Second, Clinton has to be confronted with this...if she is all right with science creating life solely so that it is destroyed, at what point does she see science as going too far? Is she against cloning for instance? After all, there are a lot of exciting possibilities in cloning? If she has no problem creating life to destroy in the name of science, why would she have a problem with cloning life in the name of science? Where would scientific research stop and morality and ethics start in her administration?
Next, she says that she would end the so called assault on civil liberties and mentions Gitmo by name. Since she doesn't specifiy which assualts, we can only assume that she means things like enhanced interrogations, warrantless wiretaps, military tribunals, and of course Gitmo altogether. Since she finds Gitmo so especially obscene, my first question would be where those prisoners would go. Most of their home countries don't want them. Does she plan on trying them in our own federal system? Does she understand that terrorists routinely kill the friends and families of those that they see as turning against them? Does she understand that any witnesses against any terrorist in any open court would immediately have their lives threatened? Given that, how exactly does she expect any terrorist to be convicted in any federal court?

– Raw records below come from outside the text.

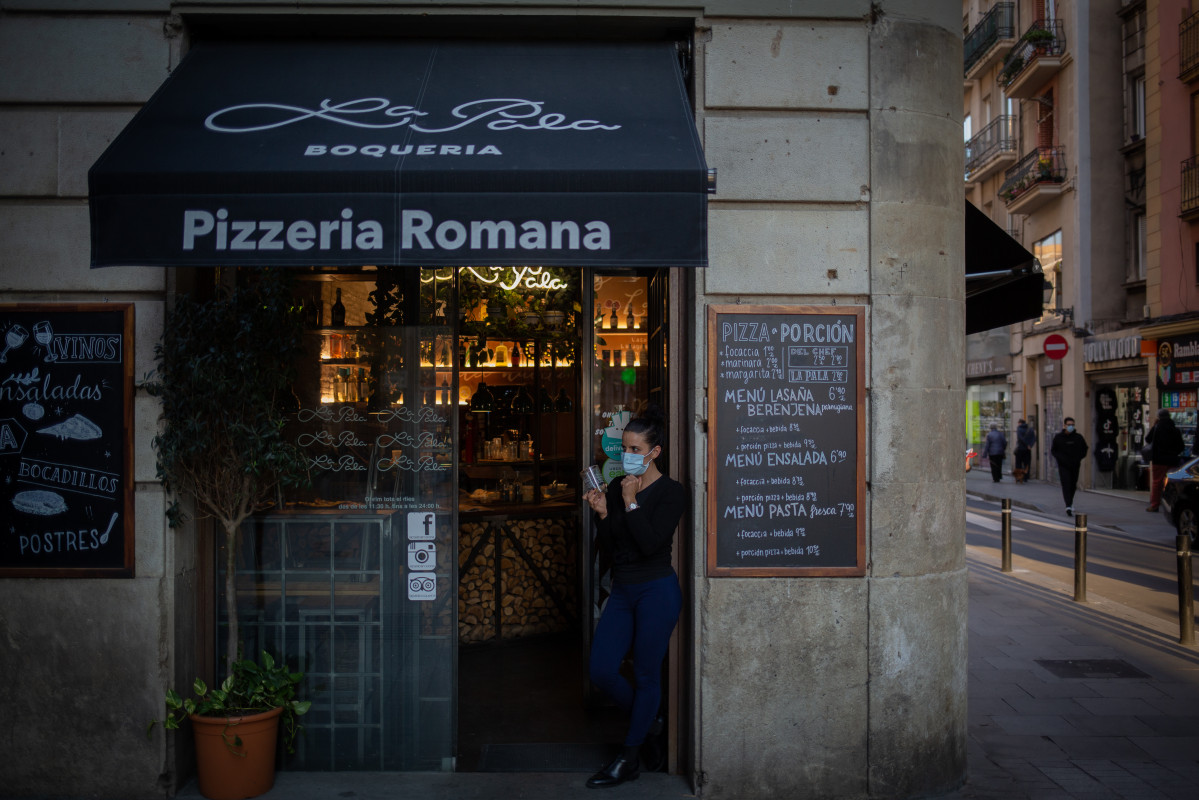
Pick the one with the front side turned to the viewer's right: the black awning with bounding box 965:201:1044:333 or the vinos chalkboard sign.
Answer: the black awning

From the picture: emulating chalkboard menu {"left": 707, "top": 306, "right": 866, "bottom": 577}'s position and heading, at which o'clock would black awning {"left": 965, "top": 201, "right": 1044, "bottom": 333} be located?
The black awning is roughly at 7 o'clock from the chalkboard menu.

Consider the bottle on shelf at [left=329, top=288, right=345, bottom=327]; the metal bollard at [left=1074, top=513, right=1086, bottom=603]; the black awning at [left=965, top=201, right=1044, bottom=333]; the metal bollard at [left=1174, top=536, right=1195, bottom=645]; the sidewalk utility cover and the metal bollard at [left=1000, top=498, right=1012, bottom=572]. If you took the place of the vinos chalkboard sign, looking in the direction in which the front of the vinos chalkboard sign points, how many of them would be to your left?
6

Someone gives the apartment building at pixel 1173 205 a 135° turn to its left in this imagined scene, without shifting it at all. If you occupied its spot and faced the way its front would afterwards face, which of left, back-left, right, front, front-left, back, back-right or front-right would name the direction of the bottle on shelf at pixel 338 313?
right

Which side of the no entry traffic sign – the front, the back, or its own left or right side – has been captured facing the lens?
front

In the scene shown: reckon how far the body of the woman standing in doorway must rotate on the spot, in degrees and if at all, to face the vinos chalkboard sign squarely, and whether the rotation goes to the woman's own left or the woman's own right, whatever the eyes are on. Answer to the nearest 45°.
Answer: approximately 45° to the woman's own right

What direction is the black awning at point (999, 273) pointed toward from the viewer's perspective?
to the viewer's right

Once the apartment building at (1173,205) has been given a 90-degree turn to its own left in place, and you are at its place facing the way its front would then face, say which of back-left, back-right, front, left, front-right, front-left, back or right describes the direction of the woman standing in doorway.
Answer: front-right

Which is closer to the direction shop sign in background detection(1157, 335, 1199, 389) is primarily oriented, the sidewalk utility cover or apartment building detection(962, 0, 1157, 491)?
the sidewalk utility cover

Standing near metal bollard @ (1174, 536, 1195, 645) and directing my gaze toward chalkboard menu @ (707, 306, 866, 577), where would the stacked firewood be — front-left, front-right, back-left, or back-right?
front-right

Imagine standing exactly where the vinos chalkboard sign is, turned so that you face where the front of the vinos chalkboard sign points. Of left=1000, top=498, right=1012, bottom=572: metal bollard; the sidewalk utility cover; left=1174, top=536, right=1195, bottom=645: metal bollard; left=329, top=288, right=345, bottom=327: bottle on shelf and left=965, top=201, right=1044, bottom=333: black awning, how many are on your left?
5

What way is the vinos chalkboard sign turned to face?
toward the camera

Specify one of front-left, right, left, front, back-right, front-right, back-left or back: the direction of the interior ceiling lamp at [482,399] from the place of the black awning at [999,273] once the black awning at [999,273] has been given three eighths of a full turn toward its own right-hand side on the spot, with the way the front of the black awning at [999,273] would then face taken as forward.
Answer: front-right

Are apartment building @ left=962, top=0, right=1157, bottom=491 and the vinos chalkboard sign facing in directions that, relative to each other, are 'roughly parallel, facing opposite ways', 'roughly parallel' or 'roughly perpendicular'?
roughly perpendicular

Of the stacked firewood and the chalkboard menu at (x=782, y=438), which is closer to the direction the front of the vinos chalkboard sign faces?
the chalkboard menu

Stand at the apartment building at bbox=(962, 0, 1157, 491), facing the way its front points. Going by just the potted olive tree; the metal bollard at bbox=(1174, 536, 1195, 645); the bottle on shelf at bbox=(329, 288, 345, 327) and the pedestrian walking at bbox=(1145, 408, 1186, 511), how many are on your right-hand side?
0

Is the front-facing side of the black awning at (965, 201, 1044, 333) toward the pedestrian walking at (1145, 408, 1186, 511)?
no

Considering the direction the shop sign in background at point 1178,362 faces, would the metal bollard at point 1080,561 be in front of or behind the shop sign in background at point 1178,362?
in front

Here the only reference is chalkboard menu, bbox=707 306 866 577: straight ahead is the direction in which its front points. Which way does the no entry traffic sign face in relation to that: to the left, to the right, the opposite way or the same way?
the same way

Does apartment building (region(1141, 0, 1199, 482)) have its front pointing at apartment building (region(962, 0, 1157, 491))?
no
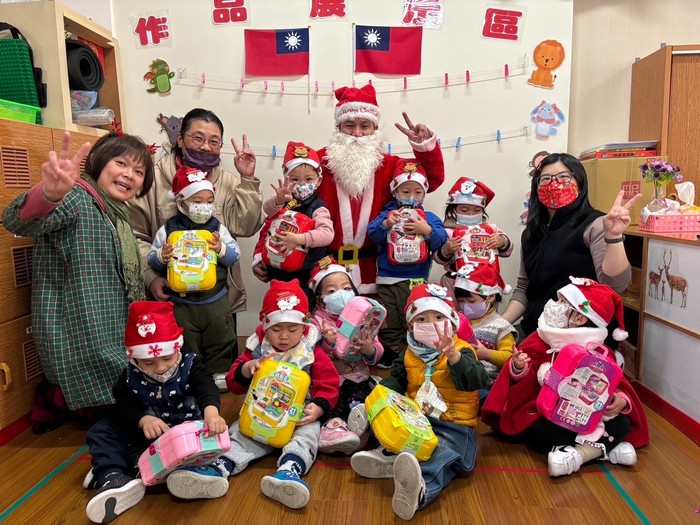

As for enhanced interrogations and warrantless wiretapping, this creates another opportunity to paint Hillary as weak on national defense. First, I have always found the entire debate about warrantless wiretapping to be quite absurd. I don't know any other time in the history of warfare in which the President needed a judge's permission to spy on the enemy. Thus, proclaiming that the Commander in Chief is destroying civil liberties because he is spying on the enemy without a judge's permission is to me absurd. On a political level, it can be painted, rightfully so, as weak on national defense. Most of the Republican candidates have, rightly so, not identified what techniques they will and won't allow because then you are telegraphing that to the enemy. By coming out against Bush, as she has, Clinton has in fact told the enemy what she won't use. Because she sees anything outside basic police interrogation protocol as an erosion of civil rights, the enemy can prepare for the basic interrogation techniques that she will allow. This gives Republicans yet another chance to paint her as weak on national defense.
Now, anyone of us that knows Hillary knows that this is only scratching the surface as far as attacks on her, however since she has chosen to highlight these things to her supporters we can assume that these are her priorities, and this is how these priorities ought to be countered.